(Stored data)
__________________________________________________
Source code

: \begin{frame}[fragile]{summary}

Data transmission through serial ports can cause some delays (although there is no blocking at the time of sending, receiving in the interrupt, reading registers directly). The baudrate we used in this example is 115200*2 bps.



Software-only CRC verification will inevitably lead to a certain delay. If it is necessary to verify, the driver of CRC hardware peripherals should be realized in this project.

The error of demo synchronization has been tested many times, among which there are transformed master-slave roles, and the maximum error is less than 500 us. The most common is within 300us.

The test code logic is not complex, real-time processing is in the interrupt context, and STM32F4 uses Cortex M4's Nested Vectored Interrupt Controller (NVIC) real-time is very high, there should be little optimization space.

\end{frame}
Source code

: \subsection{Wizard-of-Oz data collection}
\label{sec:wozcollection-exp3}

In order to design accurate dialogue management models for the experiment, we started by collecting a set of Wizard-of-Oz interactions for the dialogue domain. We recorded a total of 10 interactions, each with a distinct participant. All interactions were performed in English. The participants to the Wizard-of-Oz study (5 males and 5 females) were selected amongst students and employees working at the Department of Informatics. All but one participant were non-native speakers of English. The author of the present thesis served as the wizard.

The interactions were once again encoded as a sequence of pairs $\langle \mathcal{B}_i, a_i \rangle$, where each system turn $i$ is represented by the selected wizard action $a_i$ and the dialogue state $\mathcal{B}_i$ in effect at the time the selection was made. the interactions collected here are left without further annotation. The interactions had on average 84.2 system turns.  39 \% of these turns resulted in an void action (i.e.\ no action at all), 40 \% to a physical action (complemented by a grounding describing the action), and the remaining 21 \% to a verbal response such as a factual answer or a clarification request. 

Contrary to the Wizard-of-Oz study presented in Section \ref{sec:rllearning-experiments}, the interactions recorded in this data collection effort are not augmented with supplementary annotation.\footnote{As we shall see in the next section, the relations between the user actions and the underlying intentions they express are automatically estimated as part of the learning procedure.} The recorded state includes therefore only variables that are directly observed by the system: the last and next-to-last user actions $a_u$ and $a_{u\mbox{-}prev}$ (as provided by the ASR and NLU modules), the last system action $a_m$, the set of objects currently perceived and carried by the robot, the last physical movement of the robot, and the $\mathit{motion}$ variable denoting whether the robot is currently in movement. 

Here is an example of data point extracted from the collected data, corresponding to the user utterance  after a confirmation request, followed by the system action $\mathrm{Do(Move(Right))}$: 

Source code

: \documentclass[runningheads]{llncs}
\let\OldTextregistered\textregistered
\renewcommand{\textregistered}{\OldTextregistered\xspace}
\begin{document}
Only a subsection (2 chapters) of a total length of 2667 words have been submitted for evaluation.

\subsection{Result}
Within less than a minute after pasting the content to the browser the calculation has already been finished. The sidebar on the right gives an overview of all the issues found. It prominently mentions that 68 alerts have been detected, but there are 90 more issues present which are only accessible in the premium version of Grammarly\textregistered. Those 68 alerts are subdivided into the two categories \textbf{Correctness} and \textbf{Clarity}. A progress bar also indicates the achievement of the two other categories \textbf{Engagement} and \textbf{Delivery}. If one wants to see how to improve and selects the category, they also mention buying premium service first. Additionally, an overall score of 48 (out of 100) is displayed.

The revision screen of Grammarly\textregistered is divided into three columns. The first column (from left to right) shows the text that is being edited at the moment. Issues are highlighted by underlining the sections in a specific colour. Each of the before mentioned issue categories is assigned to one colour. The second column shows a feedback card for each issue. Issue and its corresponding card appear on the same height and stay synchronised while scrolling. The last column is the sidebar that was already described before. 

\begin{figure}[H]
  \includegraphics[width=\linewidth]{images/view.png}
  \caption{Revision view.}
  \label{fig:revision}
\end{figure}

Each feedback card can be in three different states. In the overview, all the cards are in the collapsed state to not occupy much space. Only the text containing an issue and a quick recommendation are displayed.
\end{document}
__________________________________________________
**Directions for this task**
Scan the records above for the string "example", then report every line that contains it.

**Written response**
Data transmission through serial ports can cause some delays (although there is no blocking at the time of sending, receiving in the interrupt, reading registers directly). The baudrate we used in this example is 115200*2 bps.
Here is an example of data point extracted from the collected data, corresponding to the user utterance  after a confirmation request, followed by the system action $\mathrm{Do(Move(Right))}$: 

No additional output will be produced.